Was die Anmeldungen zur Kollokation anbelangt, wird an dieser Stelle nicht untersucht, ob diese eine (diskutable) Verrechnung zur Folge hatten (diskutabel, weil die Vorsteuer noch nicht an die Beklagte ausbezahlt worden war), sondern welche Schlüsse aus der Tatsache der Anmeldung im Nachlassverfahren gezogen werden können. Richtig ist, dass die Anmeldungen der A. - Gesellschaften zur Kollokation im Januar 2002 nichts besagen, weil die Beklagte damals unzweifelhaft noch Gruppenträgerin war. Relevanter ist die Tatsache,

dass A.

die Abweisung der angemeldeten Vorsteuerguthaben im Oktober

2006, die mit Hinweis auf die Verzichtserklärungen vom Dezember 2002 erfolgte, nicht hinnahm, sondern Kollokationsklagen einleitete. Beachtlich ist dabei, dass sie den späteren Rückzug dieser Klagen im Januar 2007 nicht etwa damit begründete, dass die Beklagte die Zuständigkeit zur Abwicklung der Rückerstattungen auch für die zurückliegenden Perioden verloren habe, sondern mit ihrer Einschätzung, dass den A. -Gesellschaften wegen der Verrechnung des Bundes ohnehin nichts zukommen werde (vgl. dazu bereits oben E. 3.5.2.). Der Hinweis der Klägerin, dass es für die Rückerstattungsfrage keinen courant normal gegeben habe, ist an sich zutreffend. Hingegen ist damit noch nicht gesagt, dass die Gruppenträgereigenschaft notwendigerweise auch für die zurückliegenden Zeiträume verloren ging; gibt es keine Regel, so sind beide Varianten (Erhalt wie Verlust) denkbar. Erwähnenswert ist in diesem Zusammenhang auch der bereits mehrfach erwähnte BGer 2C_124/2009, wo das Bundesgericht in E. 3.4 ausführt: Nachdem es sich bei der Mehrwertsteuer um eine Selbstveranlagungssteuer handelt (Art. 46 MWSTG), obliegt es dem Steuerpflichtigen, hier der Mehrwertsteuergruppe, selbst durch einen bestellten Vertreter über seine Vorsteuern mit der Eidgenössischen Steuerverwaltung abzurechnen (...). Dass die Mehrwertsteuergruppe längst aufgehoben und beendet ist, ändert daran nichts, weil die Abrechnungspflicht gegenüber der Eidgenössischen Steuerverwaltung über die Steuerpflicht hinaus bestehen bleibt, und zwar solange, als über Steuerperioden nicht nicht vollständig abgerechnet worden ist (s. auch Art. 58 Abs. 2

aMWSTG). Die von der Beklagten erwähnte Anfrage von J.

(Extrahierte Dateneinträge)
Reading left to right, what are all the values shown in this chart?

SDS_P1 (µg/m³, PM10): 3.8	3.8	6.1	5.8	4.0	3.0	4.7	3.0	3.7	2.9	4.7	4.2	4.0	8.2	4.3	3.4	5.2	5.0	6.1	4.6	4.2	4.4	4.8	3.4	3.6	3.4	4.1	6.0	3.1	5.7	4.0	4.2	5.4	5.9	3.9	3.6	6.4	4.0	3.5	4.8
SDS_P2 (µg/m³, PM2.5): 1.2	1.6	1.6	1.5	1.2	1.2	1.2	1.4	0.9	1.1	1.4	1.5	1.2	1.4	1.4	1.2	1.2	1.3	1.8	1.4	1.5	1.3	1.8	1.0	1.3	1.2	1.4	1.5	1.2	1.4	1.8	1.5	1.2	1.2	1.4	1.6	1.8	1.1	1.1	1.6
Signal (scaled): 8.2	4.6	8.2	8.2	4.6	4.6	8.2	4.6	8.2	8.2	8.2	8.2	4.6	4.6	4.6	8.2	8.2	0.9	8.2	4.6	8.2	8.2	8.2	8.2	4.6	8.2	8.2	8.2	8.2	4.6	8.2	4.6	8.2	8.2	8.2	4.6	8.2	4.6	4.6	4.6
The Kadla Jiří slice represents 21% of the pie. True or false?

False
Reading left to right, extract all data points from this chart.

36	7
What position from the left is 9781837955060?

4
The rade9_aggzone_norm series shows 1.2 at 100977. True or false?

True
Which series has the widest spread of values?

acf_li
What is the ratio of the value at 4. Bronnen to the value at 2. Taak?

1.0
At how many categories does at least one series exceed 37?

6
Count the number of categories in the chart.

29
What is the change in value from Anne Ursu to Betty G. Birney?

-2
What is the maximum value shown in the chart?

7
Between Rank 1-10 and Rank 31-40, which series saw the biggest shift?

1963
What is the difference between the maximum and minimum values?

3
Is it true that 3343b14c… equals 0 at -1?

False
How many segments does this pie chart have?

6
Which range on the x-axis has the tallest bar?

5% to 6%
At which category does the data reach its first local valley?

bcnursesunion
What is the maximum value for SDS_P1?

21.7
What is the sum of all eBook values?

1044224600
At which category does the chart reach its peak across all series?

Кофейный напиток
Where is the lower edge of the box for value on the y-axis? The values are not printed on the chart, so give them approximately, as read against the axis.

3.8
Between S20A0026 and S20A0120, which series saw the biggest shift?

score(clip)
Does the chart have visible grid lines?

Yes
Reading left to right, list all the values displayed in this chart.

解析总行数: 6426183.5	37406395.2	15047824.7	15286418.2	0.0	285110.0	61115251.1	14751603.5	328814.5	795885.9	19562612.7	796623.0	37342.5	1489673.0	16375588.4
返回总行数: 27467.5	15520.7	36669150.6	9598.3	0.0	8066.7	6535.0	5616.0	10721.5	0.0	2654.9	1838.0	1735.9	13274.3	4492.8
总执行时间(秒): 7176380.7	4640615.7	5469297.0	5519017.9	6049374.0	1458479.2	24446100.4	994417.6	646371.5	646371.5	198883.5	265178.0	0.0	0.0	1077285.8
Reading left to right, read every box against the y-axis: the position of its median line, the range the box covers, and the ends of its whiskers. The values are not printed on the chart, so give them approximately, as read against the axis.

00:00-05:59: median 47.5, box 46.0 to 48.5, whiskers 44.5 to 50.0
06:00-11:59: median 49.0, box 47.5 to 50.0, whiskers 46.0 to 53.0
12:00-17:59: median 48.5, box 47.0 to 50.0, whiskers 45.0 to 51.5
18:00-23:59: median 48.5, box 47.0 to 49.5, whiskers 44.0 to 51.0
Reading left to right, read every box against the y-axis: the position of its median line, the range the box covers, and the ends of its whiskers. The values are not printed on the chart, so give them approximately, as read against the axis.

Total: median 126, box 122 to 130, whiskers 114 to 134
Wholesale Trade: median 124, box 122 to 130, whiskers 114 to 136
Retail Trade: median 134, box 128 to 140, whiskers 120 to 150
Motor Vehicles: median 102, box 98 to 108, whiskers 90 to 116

Die Angaben nutzen:
[1] Welche Zeitangaben aus Monat und Jahr nennt der Auszug zur Mehrwertsteuergruppe? Führe jede in der Reihenfolge ihres Auftretens auf.
[2] Gib aus den Datensätzen die Zeilen von der Zeile mit "Total: median 126, box" bis zum Ende der Datensätze unverändert wieder.

Lösungen der Aufgaben:
[1]
- Januar 2002
- Oktober 2006
- Dezember 2002
- Januar 2007

[2]
Total: median 126, box 122 to 130, whiskers 114 to 134
Wholesale Trade: median 124, box 122 to 130, whiskers 114 to 136
Retail Trade: median 134, box 128 to 140, whiskers 120 to 150
Motor Vehicles: median 102, box 98 to 108, whiskers 90 to 116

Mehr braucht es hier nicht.